-- Opening Marker --
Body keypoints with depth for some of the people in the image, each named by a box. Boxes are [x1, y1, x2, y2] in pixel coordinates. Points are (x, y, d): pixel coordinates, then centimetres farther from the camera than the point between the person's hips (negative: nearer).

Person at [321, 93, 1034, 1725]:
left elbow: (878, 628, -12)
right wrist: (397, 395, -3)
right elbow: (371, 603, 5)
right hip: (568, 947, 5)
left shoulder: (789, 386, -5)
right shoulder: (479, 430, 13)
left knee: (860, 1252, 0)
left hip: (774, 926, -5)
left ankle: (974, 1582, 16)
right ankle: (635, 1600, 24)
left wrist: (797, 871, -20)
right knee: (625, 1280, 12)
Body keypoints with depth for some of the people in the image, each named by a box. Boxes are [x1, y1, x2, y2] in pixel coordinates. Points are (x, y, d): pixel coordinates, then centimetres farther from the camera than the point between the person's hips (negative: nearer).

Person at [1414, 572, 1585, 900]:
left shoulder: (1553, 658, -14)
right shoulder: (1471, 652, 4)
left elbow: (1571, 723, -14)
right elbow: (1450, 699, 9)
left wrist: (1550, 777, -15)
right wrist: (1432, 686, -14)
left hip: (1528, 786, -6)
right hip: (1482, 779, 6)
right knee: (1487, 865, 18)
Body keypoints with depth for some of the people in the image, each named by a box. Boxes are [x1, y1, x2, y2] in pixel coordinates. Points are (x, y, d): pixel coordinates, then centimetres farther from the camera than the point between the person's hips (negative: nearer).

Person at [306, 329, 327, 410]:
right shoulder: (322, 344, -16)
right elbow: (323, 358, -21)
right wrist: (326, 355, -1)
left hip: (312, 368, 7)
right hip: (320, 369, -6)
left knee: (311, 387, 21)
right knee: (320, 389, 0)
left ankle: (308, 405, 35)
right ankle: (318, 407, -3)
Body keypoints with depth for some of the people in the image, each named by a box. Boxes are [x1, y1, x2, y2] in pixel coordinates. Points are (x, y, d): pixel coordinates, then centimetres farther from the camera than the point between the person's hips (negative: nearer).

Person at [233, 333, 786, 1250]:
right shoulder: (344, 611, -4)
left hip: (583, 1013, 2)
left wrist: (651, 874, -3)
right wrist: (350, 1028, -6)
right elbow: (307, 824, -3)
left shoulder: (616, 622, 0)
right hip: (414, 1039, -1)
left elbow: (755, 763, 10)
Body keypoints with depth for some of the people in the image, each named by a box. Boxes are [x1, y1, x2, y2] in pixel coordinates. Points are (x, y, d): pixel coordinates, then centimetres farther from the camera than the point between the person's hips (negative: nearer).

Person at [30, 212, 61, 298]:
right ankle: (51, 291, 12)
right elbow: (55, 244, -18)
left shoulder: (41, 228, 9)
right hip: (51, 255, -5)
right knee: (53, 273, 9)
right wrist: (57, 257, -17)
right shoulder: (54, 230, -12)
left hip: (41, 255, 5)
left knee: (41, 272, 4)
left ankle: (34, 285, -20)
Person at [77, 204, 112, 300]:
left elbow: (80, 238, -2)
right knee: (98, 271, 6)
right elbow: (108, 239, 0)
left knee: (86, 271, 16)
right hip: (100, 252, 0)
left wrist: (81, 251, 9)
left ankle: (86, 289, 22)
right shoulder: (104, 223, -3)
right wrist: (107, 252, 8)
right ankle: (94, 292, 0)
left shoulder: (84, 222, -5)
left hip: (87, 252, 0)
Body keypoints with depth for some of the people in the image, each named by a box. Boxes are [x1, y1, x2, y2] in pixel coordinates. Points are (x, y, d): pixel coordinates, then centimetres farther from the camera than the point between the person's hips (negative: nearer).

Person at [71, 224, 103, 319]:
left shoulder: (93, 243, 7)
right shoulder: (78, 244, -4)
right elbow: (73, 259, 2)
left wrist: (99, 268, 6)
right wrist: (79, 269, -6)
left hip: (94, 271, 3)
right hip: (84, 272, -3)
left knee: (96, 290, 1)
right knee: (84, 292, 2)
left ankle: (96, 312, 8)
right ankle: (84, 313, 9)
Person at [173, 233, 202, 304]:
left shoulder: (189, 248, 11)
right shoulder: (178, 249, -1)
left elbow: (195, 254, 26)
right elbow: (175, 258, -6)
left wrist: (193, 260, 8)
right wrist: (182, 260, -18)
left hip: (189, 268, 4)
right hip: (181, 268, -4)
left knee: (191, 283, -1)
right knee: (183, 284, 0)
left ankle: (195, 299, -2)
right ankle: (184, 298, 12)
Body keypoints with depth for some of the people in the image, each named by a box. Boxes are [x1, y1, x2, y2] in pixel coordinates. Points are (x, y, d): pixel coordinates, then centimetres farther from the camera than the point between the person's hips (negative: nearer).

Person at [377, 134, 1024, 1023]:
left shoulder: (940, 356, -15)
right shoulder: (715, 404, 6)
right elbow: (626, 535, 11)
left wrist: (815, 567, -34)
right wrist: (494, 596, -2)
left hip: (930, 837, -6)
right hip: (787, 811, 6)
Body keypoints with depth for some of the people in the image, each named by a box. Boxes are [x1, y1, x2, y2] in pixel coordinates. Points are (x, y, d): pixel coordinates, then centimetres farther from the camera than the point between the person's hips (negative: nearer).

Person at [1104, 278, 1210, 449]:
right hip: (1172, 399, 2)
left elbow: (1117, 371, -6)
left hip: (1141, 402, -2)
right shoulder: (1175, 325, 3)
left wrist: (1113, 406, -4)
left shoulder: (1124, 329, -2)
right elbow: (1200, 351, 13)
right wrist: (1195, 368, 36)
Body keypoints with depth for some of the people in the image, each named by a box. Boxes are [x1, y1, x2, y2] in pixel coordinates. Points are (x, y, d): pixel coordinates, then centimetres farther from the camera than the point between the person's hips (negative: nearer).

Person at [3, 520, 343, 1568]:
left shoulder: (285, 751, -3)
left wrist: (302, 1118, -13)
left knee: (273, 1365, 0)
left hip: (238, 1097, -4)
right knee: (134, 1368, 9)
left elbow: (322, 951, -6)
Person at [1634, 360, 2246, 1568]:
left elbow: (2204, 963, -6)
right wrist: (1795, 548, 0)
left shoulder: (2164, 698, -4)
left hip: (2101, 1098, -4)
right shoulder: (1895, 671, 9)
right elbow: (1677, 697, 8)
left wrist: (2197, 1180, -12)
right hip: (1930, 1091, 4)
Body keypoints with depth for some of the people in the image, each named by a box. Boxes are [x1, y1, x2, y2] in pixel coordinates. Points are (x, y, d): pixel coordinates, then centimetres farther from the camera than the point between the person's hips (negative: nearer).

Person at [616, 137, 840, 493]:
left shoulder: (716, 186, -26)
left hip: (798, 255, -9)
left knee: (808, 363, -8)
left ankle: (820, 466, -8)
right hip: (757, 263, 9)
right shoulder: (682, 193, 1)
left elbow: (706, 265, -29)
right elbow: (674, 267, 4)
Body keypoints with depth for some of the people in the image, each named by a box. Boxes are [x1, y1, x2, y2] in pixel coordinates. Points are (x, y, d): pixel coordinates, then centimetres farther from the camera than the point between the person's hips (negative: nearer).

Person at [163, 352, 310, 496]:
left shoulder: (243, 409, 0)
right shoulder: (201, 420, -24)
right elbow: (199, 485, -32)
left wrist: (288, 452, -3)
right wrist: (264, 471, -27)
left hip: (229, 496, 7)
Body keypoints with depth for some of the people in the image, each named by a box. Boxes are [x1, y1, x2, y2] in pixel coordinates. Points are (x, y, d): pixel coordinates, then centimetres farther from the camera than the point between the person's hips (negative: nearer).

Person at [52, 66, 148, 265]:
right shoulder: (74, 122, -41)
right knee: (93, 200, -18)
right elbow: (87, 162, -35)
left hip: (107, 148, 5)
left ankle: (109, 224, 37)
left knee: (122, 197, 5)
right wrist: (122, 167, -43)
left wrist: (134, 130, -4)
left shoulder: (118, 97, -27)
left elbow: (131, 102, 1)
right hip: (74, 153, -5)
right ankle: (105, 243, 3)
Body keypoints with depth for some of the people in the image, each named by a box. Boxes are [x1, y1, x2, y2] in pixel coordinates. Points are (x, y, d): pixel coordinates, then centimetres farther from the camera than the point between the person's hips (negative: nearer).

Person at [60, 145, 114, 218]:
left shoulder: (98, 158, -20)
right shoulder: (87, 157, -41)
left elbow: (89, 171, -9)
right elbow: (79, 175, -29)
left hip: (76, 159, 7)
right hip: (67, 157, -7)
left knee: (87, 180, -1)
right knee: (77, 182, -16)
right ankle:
-- Closing Marker --
[EXERCISE BRIEF]: Only the lines from the one containing "left elbow: (195, 254, 26)" through the one containing "right ankle: (184, 298, 12)" are to be retyped, both boundary lines included, with no other material.

[WRITTEN SOLUTION]:
left elbow: (195, 254, 26)
right elbow: (175, 258, -6)
left wrist: (193, 260, 8)
right wrist: (182, 260, -18)
left hip: (189, 268, 4)
right hip: (181, 268, -4)
left knee: (191, 283, -1)
right knee: (183, 284, 0)
left ankle: (195, 299, -2)
right ankle: (184, 298, 12)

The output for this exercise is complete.